Brief: Using the Kashmir blog page below, explain in one to three sentences why the blog covers every kind of challenge facing Kashmiri people except politics.

Provided passage:
--- START ---

Introduction to Blog

I launched the website and the Blog after having spoken to government officials, political analysts and security experts specializing in South Asian affairs from three continents. The feedback was uniformly consistent. The bottom line is that when Kashmiris are suffering and the world has its own set of priorities, we need to find ways to help each other. We must be realistic, go beyond polemics and demagoguery, and propose innovative ideas that will bring peace, justice and prosperity in all of Jammu and Kashmir.

The author had two reasons to create this blog. First, it was to address the question that was being asked repeatedly, especially, by journalists and other observers in the U.S., U.K., and Canada, inquiring whether the Kashmiri society was concerned about social, cultural and environmental challenges in the valley given that only political upheaval and violence were reported or highlighted by media.

Second, the author has covered the entire spectrum of societal issues and challenges facing Kashmiri people over an 8-year period with the exception of politics given that politics gets all the exposure at the expense of REAL CHALLENGES that will likely result in irreversible degradation in the quality of life and the standard of living for future generations of Kashmiris to come.

The author stopped adding additional material to the Blog once it was felt that most, if not all, concerns, challenges and issues facing the Kashmiri society are cataloged in the Blog. There are over 1900 entries in the Blog and most commentaries include short biographical sketches of authors to bring readers close to the essence of Kashmir. Unfortunately, the 8-year assessment also indicates that neither Kashmiri civil society, nor intellectuals or political leadership have any inclination or enthusiasm in pursuing issues that do not coincide with their vested political agendas. What it means for the future of Kashmiri children and their children is unfathomable. But the evidence is all laid out.

This Blog is a reality check on Kashmir. It is a historical record of how Kashmir lost its way.

Vijay Sazawal, Ph.D.

Wednesday, May 6, 2009

The Wonders of Mud Construction in Kashmir

Ather describes a marvel called mud

(Syed Ather Qayoom Rufia, 27, was born in Srinagar, and received his initial schooling from the Tyndale Biscoe Memorial School, Srinagar, and Jamia Milia Islamia, New Delhi. He graduated as an Architect from the Rizvi College of Architecture, Mumbai. He is currently a partner in an architect and real estate development company in Srinagar. His personal interests are reading, writing and surfing the internet.)

Earth Architecture

For a while now we have been celebrating the marvel that is steel and glass. A sheer glass exterior that goes hand in hand with a geometric structure seems a staple. So much so, that architects have probably exhausted the various permutations and combinations that are possible to showcase their originality. But there always has been, and will be, good old mud. It’s the building material that has run the longest race, and still is way ahead of its competitors with no sign of the finishing line approaching either. Renowned earth architect Laurie Baker has called mud the building material for the 21st century. It is estimated by the United Nations that about 40% of the world population lives in earthen dwellings. Those working with mud as the medium of construction prefer to call the practice earth architecture, not mud architecture. In contrast to other construction materials, including cement and steel, mud does not demand imported commercial energies and is therefore a favored material for those desirous of sustainable living. Mud in most cases is a preferred construction material because of its low embodied energy, its availability as a local material, and its versatility in use. Earth architecture is much more eco-friendly than buildings made from conventional fired bricks. It has the least environmental impact, is cost effective, and works well climatically. Given that it is a plastic material, it lends itself to moulding into extremely graceful and fluid forms.

--- END ---

Material shown:
--- START ---

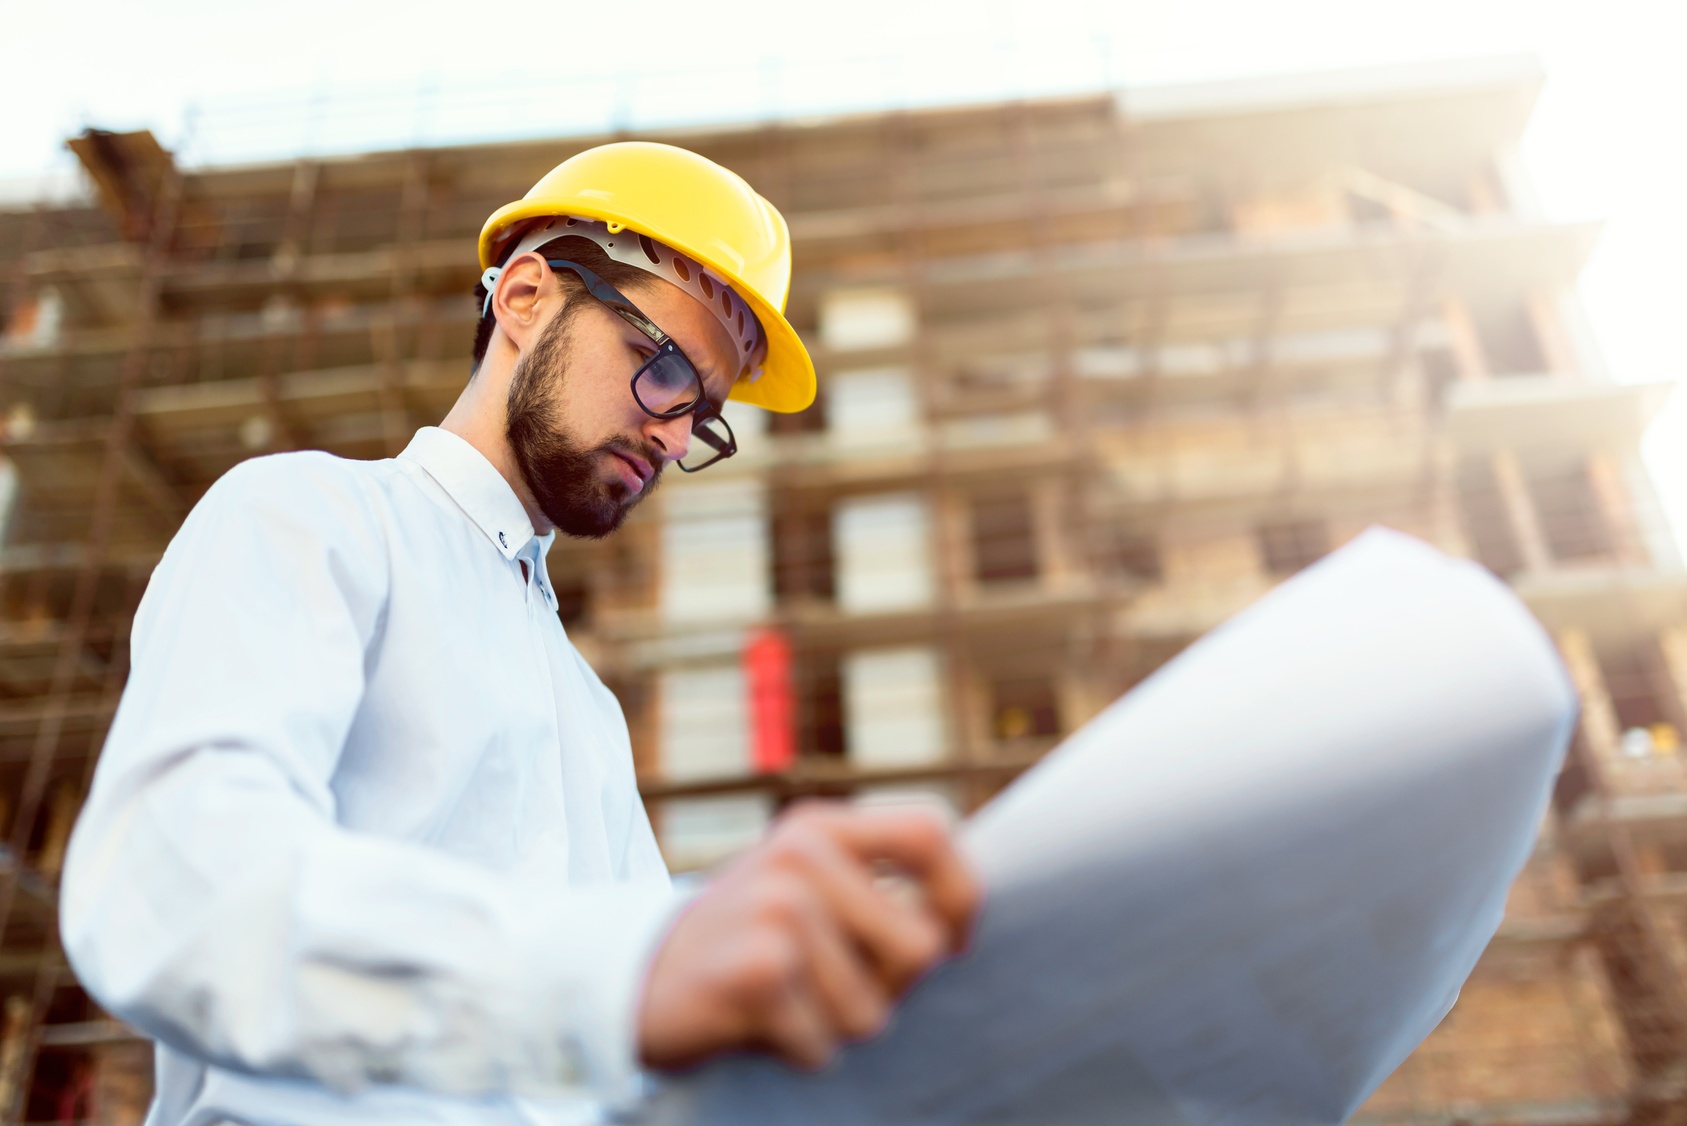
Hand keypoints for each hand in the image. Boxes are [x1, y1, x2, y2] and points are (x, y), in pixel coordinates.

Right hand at [637, 801, 979, 1070]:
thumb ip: (876, 890)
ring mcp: (776, 907)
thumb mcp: (804, 889)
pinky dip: (799, 1051)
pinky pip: (824, 1041)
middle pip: (919, 946)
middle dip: (888, 988)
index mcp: (820, 827)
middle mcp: (800, 854)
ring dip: (834, 1026)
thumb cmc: (745, 943)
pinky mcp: (757, 969)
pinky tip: (757, 1023)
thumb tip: (962, 928)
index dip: (960, 896)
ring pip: (872, 1009)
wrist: (631, 979)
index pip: (931, 832)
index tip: (951, 943)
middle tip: (828, 984)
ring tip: (784, 1001)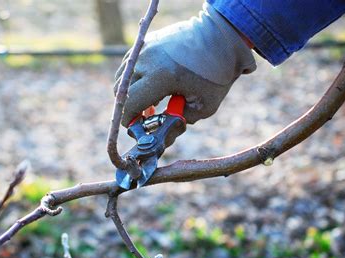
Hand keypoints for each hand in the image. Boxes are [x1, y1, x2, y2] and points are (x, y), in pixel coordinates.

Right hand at [114, 5, 256, 126]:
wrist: (223, 38)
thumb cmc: (217, 74)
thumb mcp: (203, 106)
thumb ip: (179, 121)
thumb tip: (162, 132)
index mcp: (161, 77)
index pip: (131, 103)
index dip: (129, 118)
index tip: (132, 127)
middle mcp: (147, 60)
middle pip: (122, 91)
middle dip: (128, 107)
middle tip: (142, 117)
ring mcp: (145, 48)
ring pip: (122, 76)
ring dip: (129, 92)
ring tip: (148, 101)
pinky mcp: (147, 42)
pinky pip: (129, 64)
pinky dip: (133, 77)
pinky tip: (149, 85)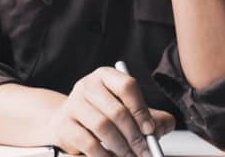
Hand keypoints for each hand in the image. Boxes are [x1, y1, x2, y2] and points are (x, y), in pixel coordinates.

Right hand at [48, 67, 175, 155]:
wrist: (68, 122)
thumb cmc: (105, 116)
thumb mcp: (130, 112)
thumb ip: (152, 118)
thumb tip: (159, 128)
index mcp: (106, 76)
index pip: (127, 86)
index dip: (141, 109)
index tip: (150, 130)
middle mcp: (88, 85)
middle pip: (116, 110)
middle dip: (134, 136)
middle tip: (145, 152)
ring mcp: (73, 103)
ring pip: (102, 127)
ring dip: (121, 147)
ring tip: (130, 156)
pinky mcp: (64, 124)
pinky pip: (88, 142)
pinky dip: (104, 155)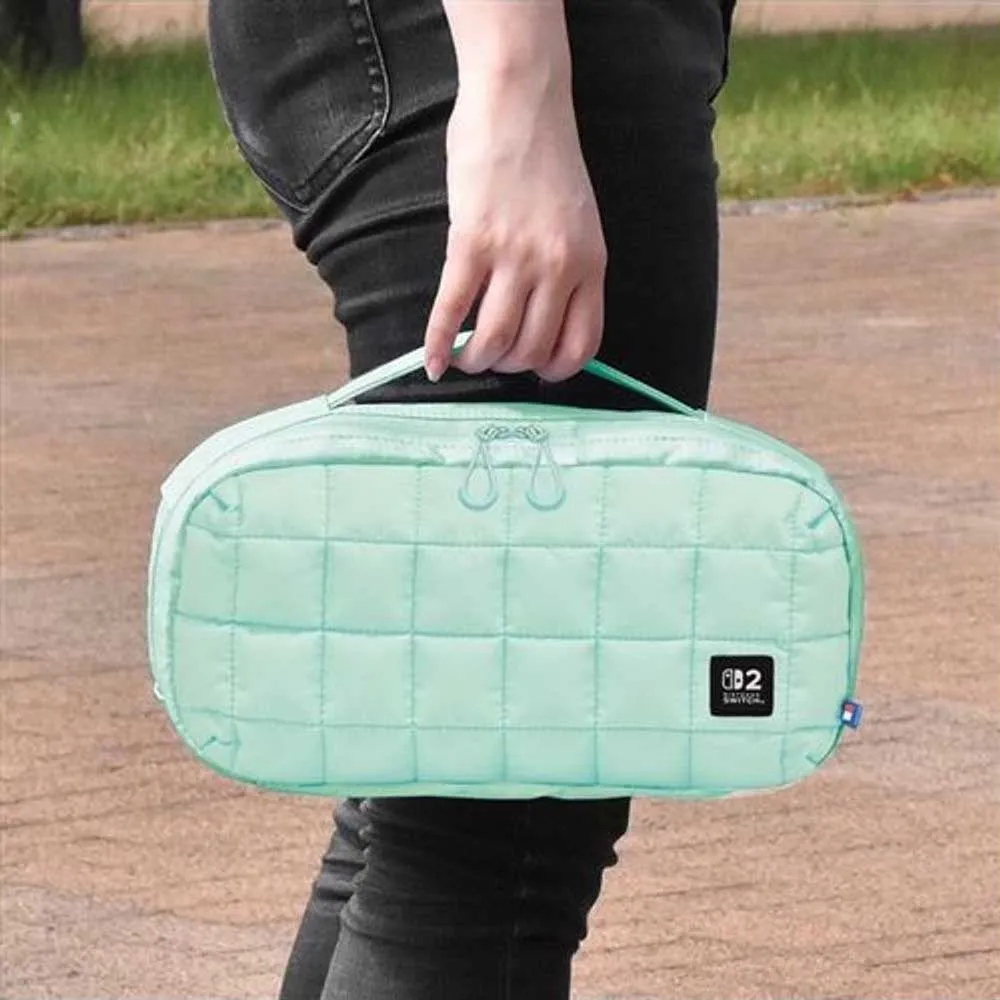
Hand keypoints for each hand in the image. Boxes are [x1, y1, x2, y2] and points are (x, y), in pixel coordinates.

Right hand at [423, 62, 605, 383]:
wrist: (520, 101)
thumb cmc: (546, 160)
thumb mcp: (578, 223)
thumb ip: (568, 270)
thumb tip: (538, 322)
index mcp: (591, 264)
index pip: (581, 344)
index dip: (554, 369)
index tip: (534, 369)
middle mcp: (558, 266)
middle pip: (531, 349)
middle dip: (506, 365)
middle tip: (489, 356)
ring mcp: (516, 255)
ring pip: (494, 339)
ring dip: (474, 360)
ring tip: (462, 357)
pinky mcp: (472, 241)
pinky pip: (452, 309)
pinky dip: (438, 343)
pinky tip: (430, 360)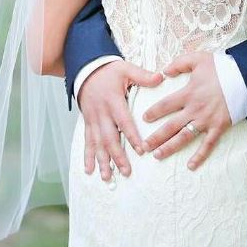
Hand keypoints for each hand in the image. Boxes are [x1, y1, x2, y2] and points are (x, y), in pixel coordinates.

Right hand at [77, 60, 162, 181]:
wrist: (85, 69)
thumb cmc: (108, 70)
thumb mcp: (126, 69)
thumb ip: (143, 76)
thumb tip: (161, 77)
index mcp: (113, 101)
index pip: (124, 122)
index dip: (132, 136)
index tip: (141, 150)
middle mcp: (101, 113)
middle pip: (110, 138)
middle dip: (117, 156)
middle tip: (126, 171)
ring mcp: (93, 120)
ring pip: (97, 143)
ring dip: (102, 161)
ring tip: (107, 177)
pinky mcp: (88, 123)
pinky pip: (87, 141)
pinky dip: (87, 156)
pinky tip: (89, 170)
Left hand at [142, 52, 232, 169]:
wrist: (246, 78)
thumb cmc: (222, 68)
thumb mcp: (198, 59)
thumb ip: (179, 63)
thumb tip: (163, 71)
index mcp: (188, 93)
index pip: (165, 105)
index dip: (153, 112)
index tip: (144, 119)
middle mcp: (195, 109)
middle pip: (171, 126)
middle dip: (156, 137)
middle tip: (144, 146)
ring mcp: (207, 120)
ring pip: (185, 137)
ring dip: (170, 147)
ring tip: (157, 155)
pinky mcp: (219, 127)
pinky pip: (208, 144)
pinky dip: (200, 156)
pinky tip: (190, 165)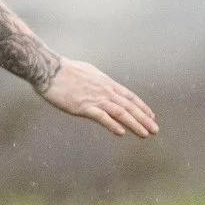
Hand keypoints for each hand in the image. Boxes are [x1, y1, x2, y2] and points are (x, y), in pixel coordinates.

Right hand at [37, 58, 158, 137]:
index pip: (129, 96)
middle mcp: (105, 90)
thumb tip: (105, 85)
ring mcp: (95, 98)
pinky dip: (112, 124)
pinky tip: (121, 132)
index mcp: (106, 82)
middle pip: (128, 106)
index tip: (151, 116)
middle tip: (155, 130)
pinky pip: (101, 117)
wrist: (49, 70)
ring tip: (145, 134)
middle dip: (143, 119)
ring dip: (134, 124)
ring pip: (120, 113)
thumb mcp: (88, 72)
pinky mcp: (83, 106)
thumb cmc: (66, 70)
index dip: (142, 107)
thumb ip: (99, 81)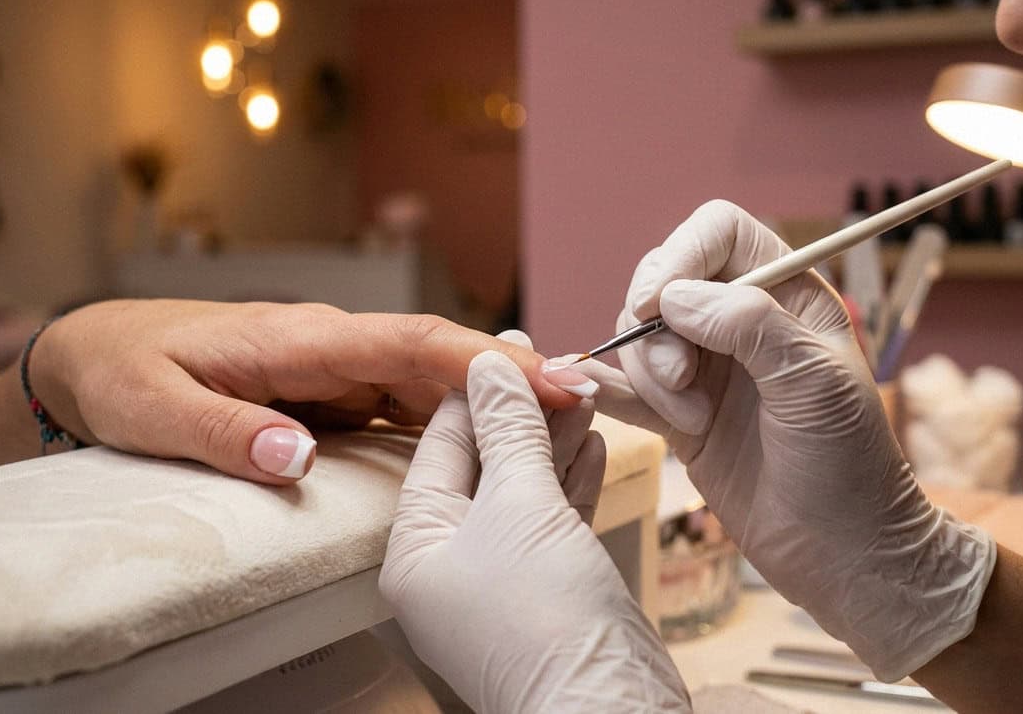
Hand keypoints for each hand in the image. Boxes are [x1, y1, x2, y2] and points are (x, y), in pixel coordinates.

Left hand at [26, 300, 583, 483]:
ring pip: (430, 378)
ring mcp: (334, 367)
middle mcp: (331, 345)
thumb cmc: (123, 371)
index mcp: (301, 338)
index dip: (485, 361)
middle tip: (591, 403)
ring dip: (494, 397)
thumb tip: (298, 459)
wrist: (94, 353)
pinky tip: (491, 439)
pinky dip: (454, 415)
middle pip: (440, 358)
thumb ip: (225, 434)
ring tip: (565, 421)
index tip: (549, 380)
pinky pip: (403, 402)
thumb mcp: (155, 409)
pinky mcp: (329, 390)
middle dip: (515, 377)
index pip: (411, 343)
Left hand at [380, 336, 688, 712]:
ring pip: (523, 490)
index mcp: (414, 548)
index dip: (477, 389)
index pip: (441, 445)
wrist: (608, 711)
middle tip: (556, 362)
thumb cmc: (546, 621)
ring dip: (554, 440)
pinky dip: (572, 481)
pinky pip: (552, 521)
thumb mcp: (521, 506)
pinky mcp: (546, 591)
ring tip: (584, 392)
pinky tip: (594, 444)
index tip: (510, 345)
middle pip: (483, 465)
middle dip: (522, 412)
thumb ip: (509, 431)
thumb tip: (492, 366)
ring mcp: (498, 580)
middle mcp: (447, 564)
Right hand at [579, 200, 995, 681]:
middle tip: (682, 383)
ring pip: (638, 336)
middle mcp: (742, 322)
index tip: (656, 304)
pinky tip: (605, 403)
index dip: (680, 255)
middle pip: (664, 281)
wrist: (844, 556)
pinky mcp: (679, 416)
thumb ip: (750, 324)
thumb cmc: (851, 467)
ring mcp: (707, 369)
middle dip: (657, 330)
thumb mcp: (815, 383)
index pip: (718, 232)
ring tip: (691, 423)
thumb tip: (674, 297)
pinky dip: (609, 391)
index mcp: (788, 294)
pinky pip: (625, 386)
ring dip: (648, 377)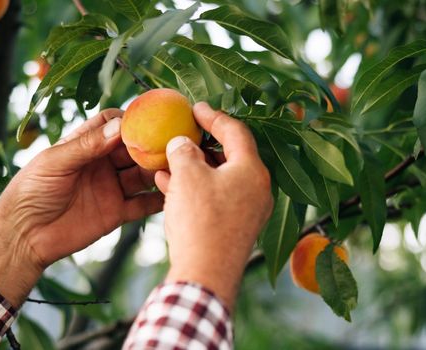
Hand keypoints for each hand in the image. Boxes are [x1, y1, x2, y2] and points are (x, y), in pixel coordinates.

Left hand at [0, 109, 163, 306]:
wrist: (24, 236)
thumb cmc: (31, 191)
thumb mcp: (55, 162)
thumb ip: (87, 145)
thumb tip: (119, 127)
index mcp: (85, 145)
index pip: (112, 124)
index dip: (130, 120)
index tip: (149, 118)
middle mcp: (102, 164)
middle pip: (134, 149)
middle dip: (151, 145)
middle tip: (171, 143)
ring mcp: (111, 188)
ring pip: (142, 175)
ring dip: (157, 171)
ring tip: (176, 167)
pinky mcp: (116, 212)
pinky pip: (142, 204)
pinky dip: (157, 200)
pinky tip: (172, 195)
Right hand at [155, 102, 272, 309]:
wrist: (206, 275)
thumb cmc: (200, 220)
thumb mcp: (187, 176)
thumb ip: (183, 151)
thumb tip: (181, 143)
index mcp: (252, 170)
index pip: (236, 132)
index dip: (213, 117)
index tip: (195, 108)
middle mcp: (257, 189)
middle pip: (230, 155)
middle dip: (202, 144)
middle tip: (183, 134)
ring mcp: (249, 210)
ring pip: (220, 178)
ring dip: (194, 167)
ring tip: (169, 160)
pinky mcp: (236, 227)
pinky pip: (216, 198)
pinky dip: (196, 188)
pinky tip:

--- END ---

Answer to the exercise: Politics already gets all the exposure, and that comes at the expense of the real challenges. Those challenges will likely cause irreversible degradation in the quality of life and the standard of living for future generations of Kashmiris.